Penjelasan panjang lebar Arthur Darmawan ini makin membuatku membenci orang ini. Tanganku terkepal.
“Kenapa nggak pesan? Pesan saja!” katanya. “Penjelasanku tadi sudah jelas, bukan?”
Aku melihat menu yang berada di atas meja makan. Glek! Laper sebenarnya. Tapi kepalaku berputar-putar, pusing rasanya. Shock karena apa yang aku rencanakan ternyata malah ada orang yang sudah jauh melangkah dua jengkal di depanku. Aku pun mengumpat dalam hati. Stress…perutku kosong. Aku butuh makan. Aku butuh berpikir.
Aku kemudian melambai ke pelayan. Dia pun datang.
“Pesan saja, aku yang bayar,” kata Arthur.
“Aku pesan semua menu ini,” kataku sambil menunjuk ke menu spesial. “Ingat semuanya, juga minuman ini, ini dan ini!”
Pelayan mengerutkan dahi. Ia tak menyangka aku memesan itu semua. Emangnya kuat makan makanan begitu banyak? Dia tak tahu kemampuan perutku dalam kondisi stress seperti ini.
Akhirnya aku pun terdiam setelah pelayan pergi untuk ke dapur. Kulihat wajah Arthur sangat puas sekali.
“Aku setuju setuju saja kamu dekat dengan Iskha, kamu cerdas dan orang yang karirnya cemerlang. Aku sebenarnya tak sampai hati menolak proyekmu kemarin itu. Semua itu agar kamu benar-benar membenciku dan melakukan rencana ini. Hahahaha, aku tak bisa menahan ketawa karena hal itu,” kata Arthur.
Pikiranku terus berkecamuk. Aku tak bisa berpikir secara logis. Bagaimana mungkin orang seperti Arthur ini sangat licik. Mau melakukan apa saja agar namanya baik.
“Aku sedang terlibat kontrak dengan salah satu perusahaan mobile terkemuka dari Korea. Kalau ini deal, kantormu dan groupku akan menjadi perusahaan pertama yang mengisi aplikasi mobile mereka. Tahukah kamu, mereka itu melihat nama baikku, maka dari itulah kalau sampai aku ataupun keluargaku terlibat kasus kriminal, bisa-bisa kontrak batal. Dan itu sama sekali tidak baik. Lagi pula aku tidak mau melihat Iskha depresi gara-gara kesalahan yang tak sengaja ia lakukan”
Selama sepuluh menit aku diam sambil melihat Arthur Darmawan makan siang dengan lahapnya. Saat itulah pesananku tiba. Dalam sekejap mejaku penuh dengan makanan. Aku pun segera memasang serbet, lalu memakan semuanya. Ya semuanya. Makanku sangat lahap. Saat makan itulah aku berpikir, aku tak menghiraukan dia ngomong apa.

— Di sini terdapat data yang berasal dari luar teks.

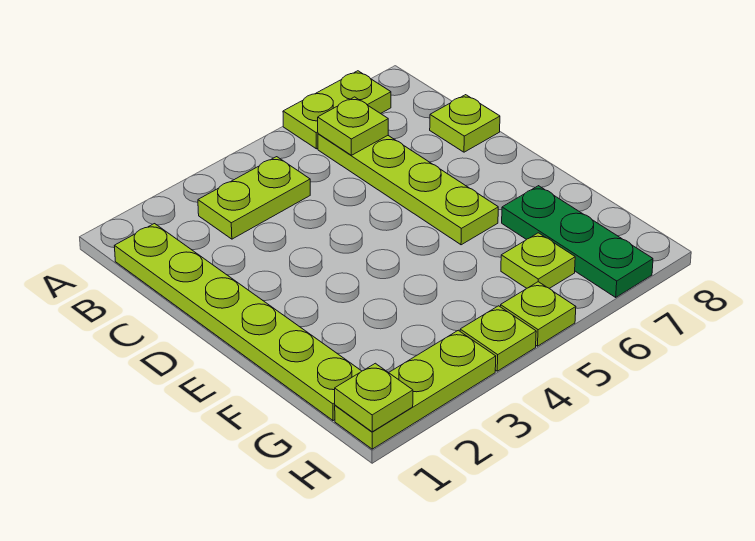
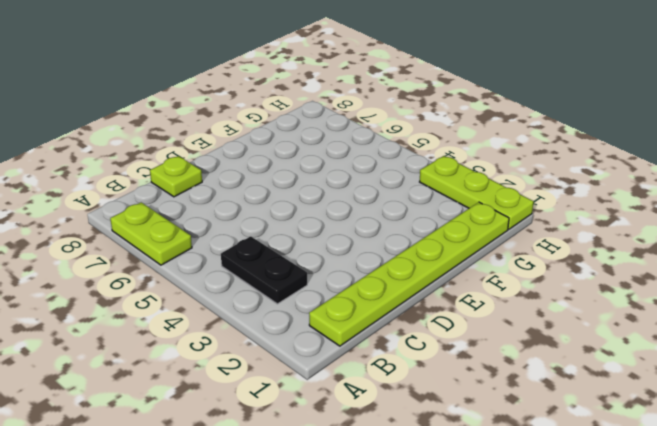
black 1x2 plate [221,236,307,304] -> lime 1x2 plate [198,157,310,239]
none -> lime 1x4 plate [318,134,498,245]
none -> green 1x3 plate [502,186,653,297]
none -> lime 1x1 plate [501,233,575,288]

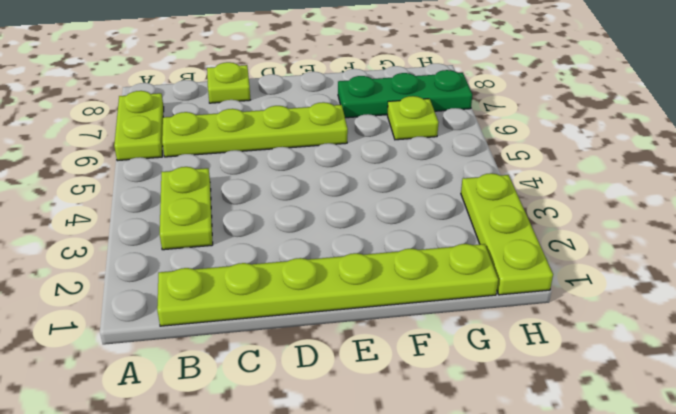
none -> lime 1x1 plate [460,306,536,371]
none -> lime 1x1 plate [500,282,576,346]
none -> lime 1x1 plate [318,97,388,155]

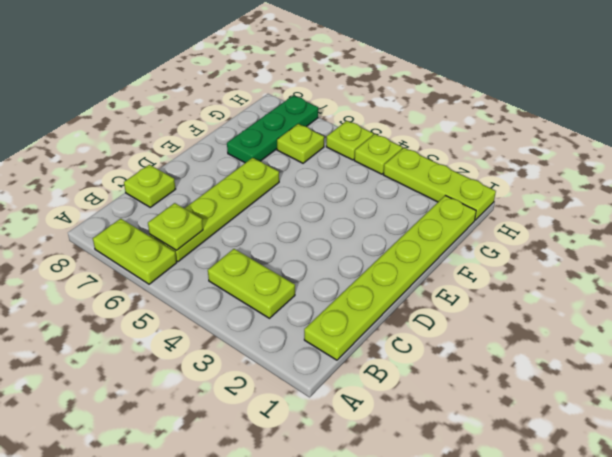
none -> lime 1x1 plate [335,363,413,432]

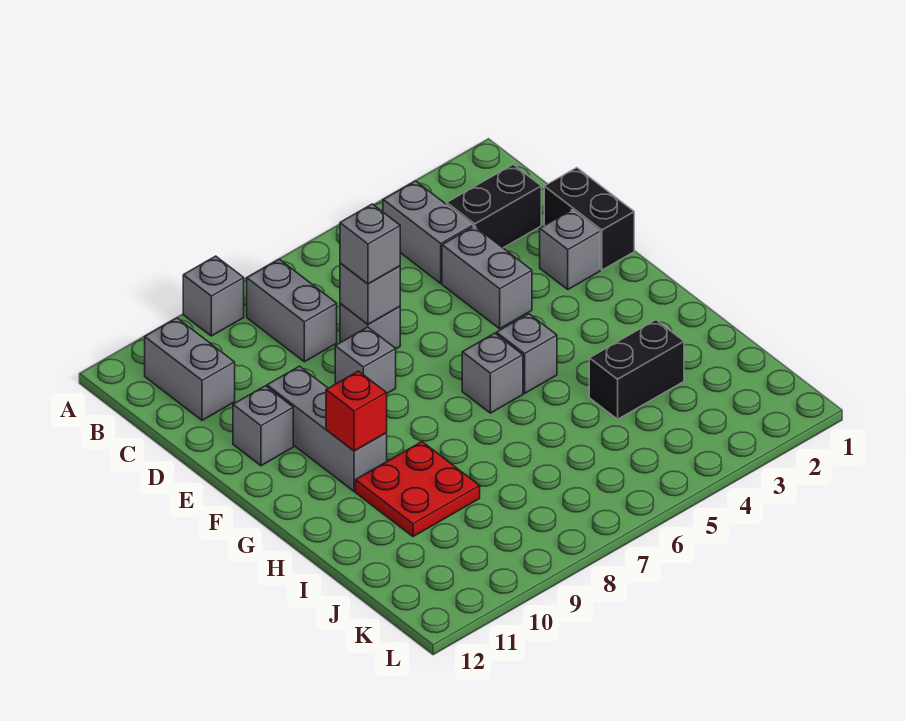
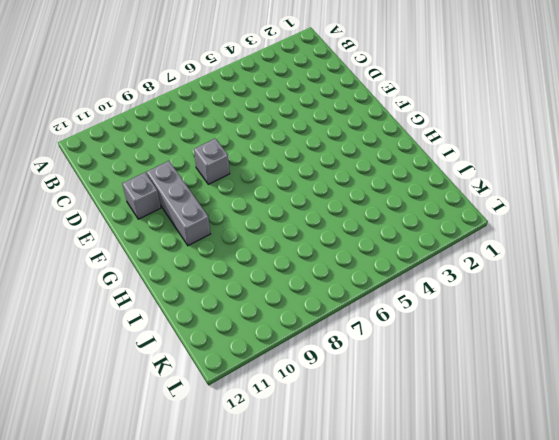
none -> grey 1x1 brick [183,256,244,336]
none -> grey 1x2 brick [383,181,473,283]
none -> grey 1x2 brick [247,259,337,362]

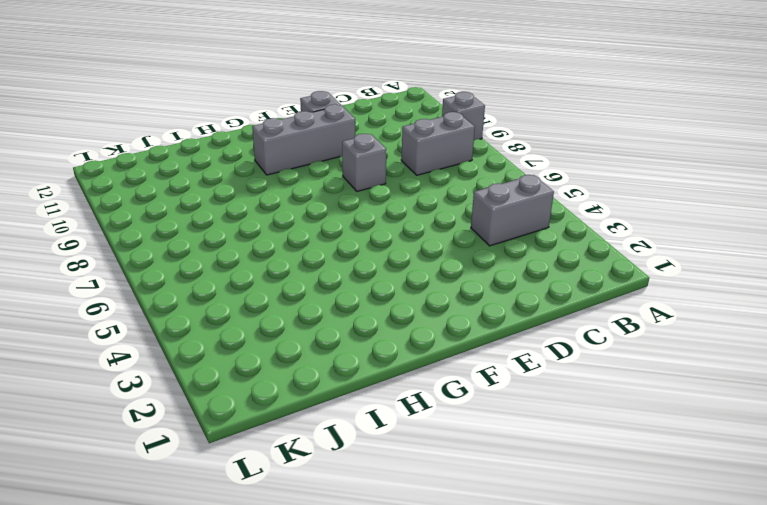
none -> grey 1x2 brick [145,318,235,420]
none -> black 1x2 brick [447,165,541,248]
none -> black 1x2 brick [544,168,634,270]

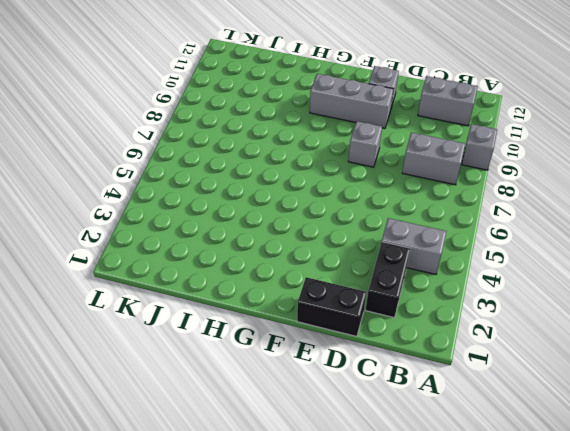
none -> grey 1x2 brick [442,226,532,329]
none -> grey 1x1 brick [340,304,400,349]
none -> grey 1x1 brick [540,210,600,289]

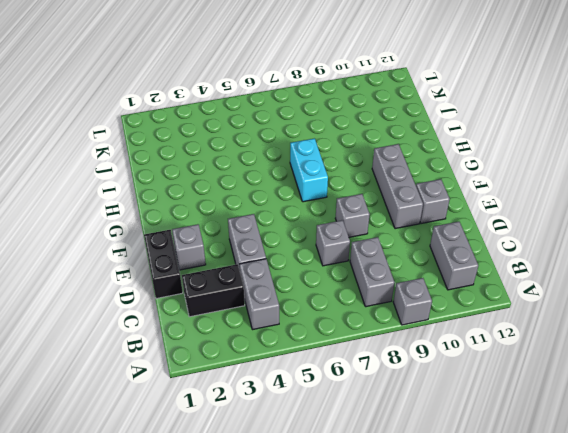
cyan 1x2 brick [290,138,328,202] -> none
none -> grey 1x1 brick [496,314,557,394]
none -> grey 1x1 brick [462,333,523,413]
none -> red 2x2 plate [355,442,480,537]

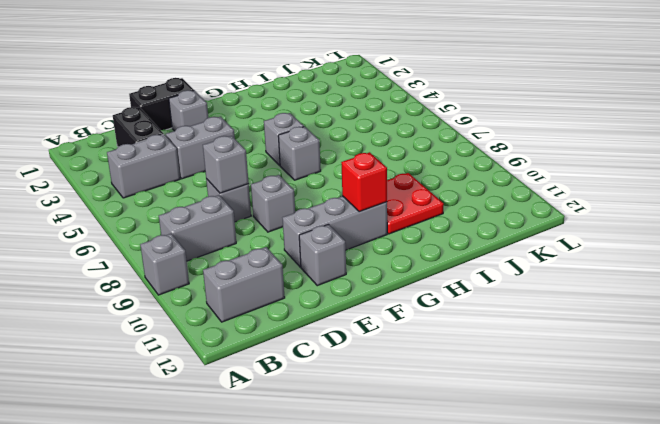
none -> black 1x2 brick [589,320,684,419]
none -> grey 1x1 brick [340,204,400,284]

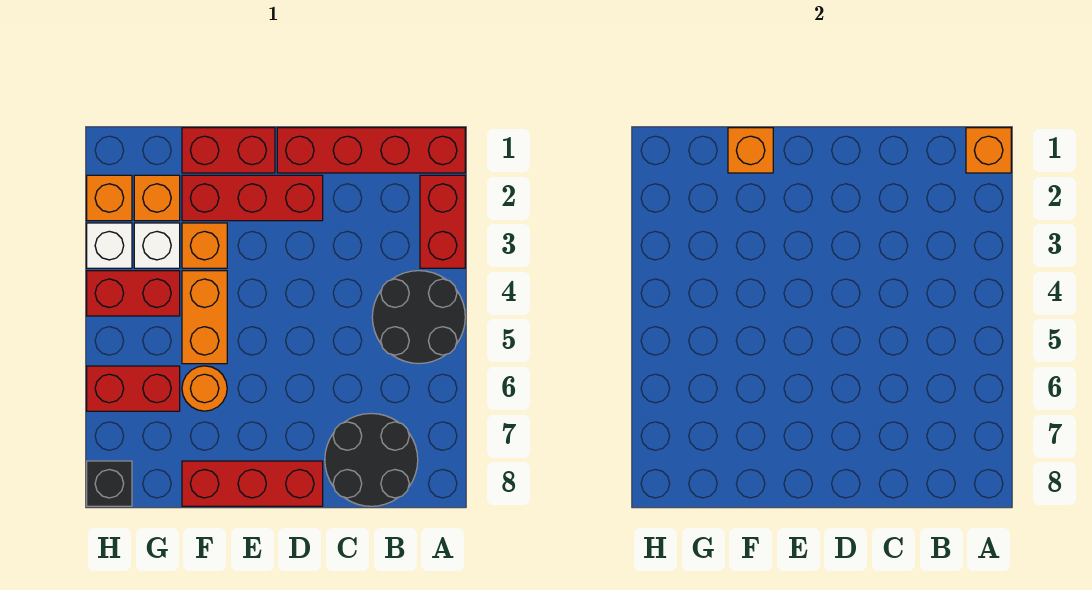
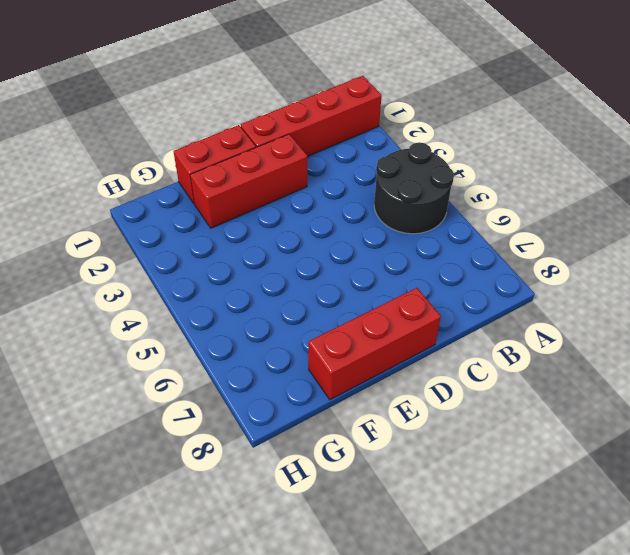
none -> red 1x2 brick [420,175,465,268]
none -> black 2x2 round brick [325,413,418,506]
none -> orange 1x1 brick [182,223,227,268]

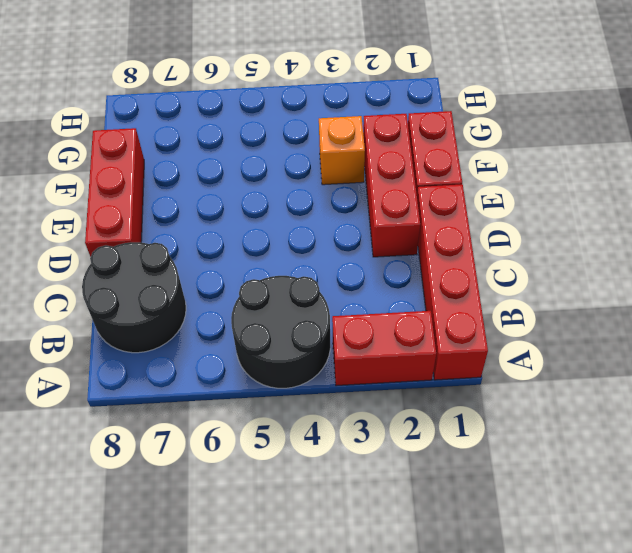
none -> orange 1x2 brick [182,271,227,364]
none -> orange 1x1 round brick [182,366,227,411]
none -> orange 1x1 brick [134,175,180,221]

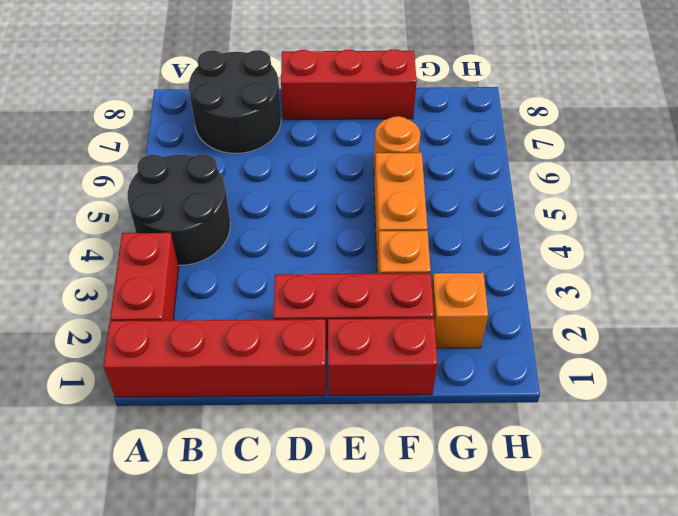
none -> white 1x1 brick [134,223,180,268]
none -> red 1x2 brick [87,271,180,316]
none -> red 1x2 brick [87,366,180,411]

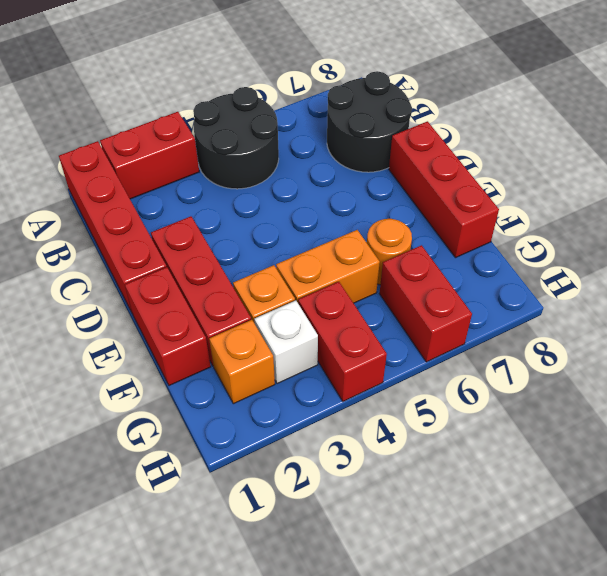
none -> orange 1x1 brick [87,175,132,221]
none -> white 1x1 brick [87,223,132,268]
none -> black 1x1 brick [87,461,132,506]

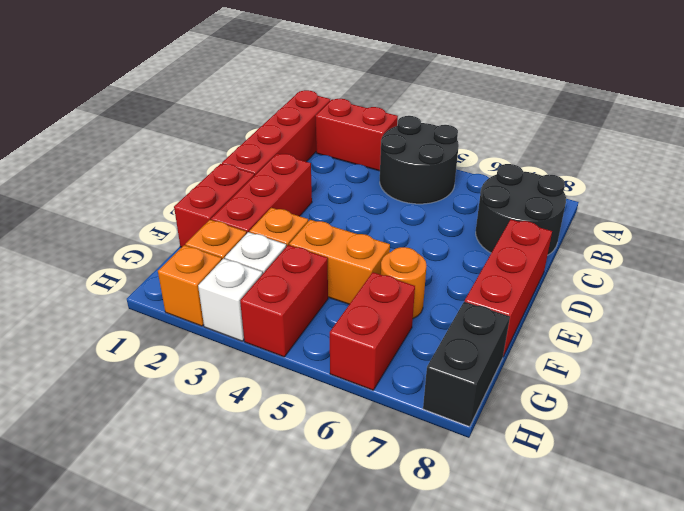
black 1x2 brick [423,302,510,427] -> black 1x1 brick [87,461,132,506]
none -> orange 1x1 brick [966,128,1011,173]
none -> orange 1x1 brick [728,128,773,173]

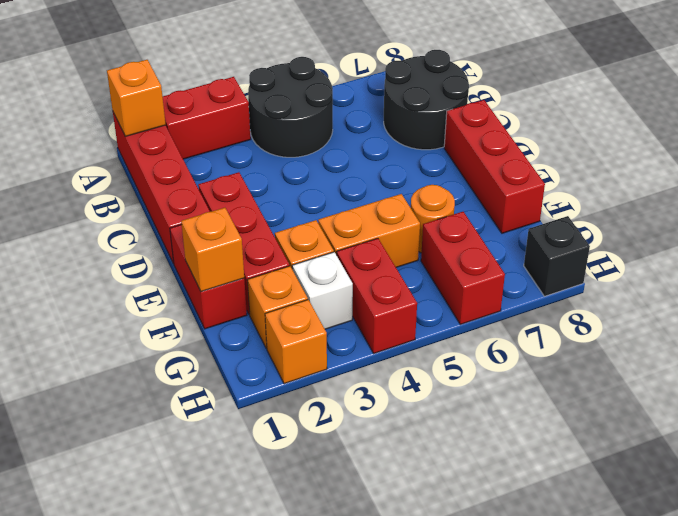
none -> white 1x1 brick [87,223,132,268]

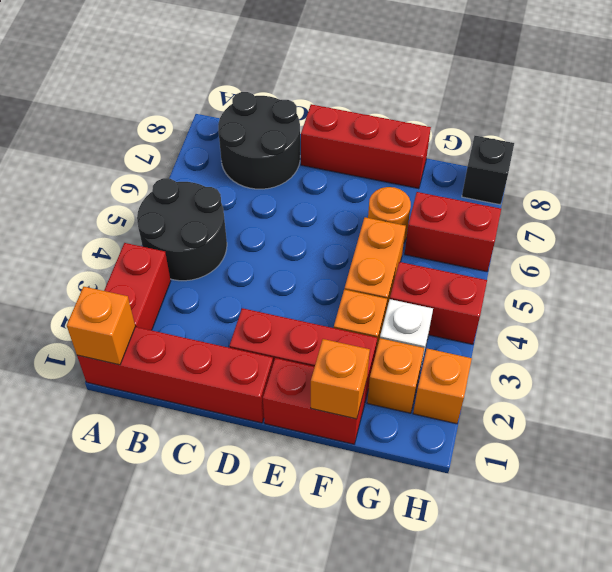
none -> white 1x1 brick [87,223,132,268]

Aku berpikir kenapa aku bodoh, kenapa aku tolol sekali. Seharusnya dari ketika pertama kali Doni putus dengan Yuyun dan mengatakan bahwa dia dekat dengan putri Arthur aku sudah curiga. Dia sangat mencintai Yuyun, tak mungkin dia selingkuh. Aku sudah kenal sahabatku ini, lalu kenapa sampai aku meragukannya? Terlebih ketika Doni terlihat biasa saja setelah diputus oleh Vira…yang sebenarnya adalah Iskha. Juga ketika dia khawatir Yuyun aku apa-apain. Itu artinya ia tak pernah bermaksud memutuskan Yuyun.
Aku juga seharusnya curiga. Anak cewek jaman sekarang bagaimana mungkin tidak membawa ponsel? Iskha saat itu pasti membawa ponsel dan melaporkan semuanya kepada papanya. Aku bodoh, karena aku tak pernah menggeledah isi tasnya. Dia berhasil menguras kartu kreditku 4 juta bo’, 4 juta! Tak hanya itu, duit 3 milyar itu sekarang tak pernah aku memilikinya. Iskha telah mengambilnya dan diberikan lagi ke papanya. Sedangkan aku hanya menikmati makan siang ini di sini bersama orang brengsek yang bernama Arthur. Sial, ia cerdik, licik, konspirator tulen.
“Aku sudah selesai, kalau kamu masih makan dan ingin pesan lagi pesan saja. Bil-nya dari aku. Aku telah memberikan bonus kepadamu langsung masuk ke rekeningmu. Kuharap bonus itu tak mengecewakan. Terima kasih telah berguna untukku. Dan satu lagi, kuharap kamu tak dendam kepadaku. Aku sangat menyayangi putriku soalnya, kuharap kamu memahami kenapa aku melakukan ini semua,” kata Arthur sambil menepuk pundakku, kemudian dia pergi meninggalkanku sendirian menghabiskan seluruh yang tersaji di meja makan.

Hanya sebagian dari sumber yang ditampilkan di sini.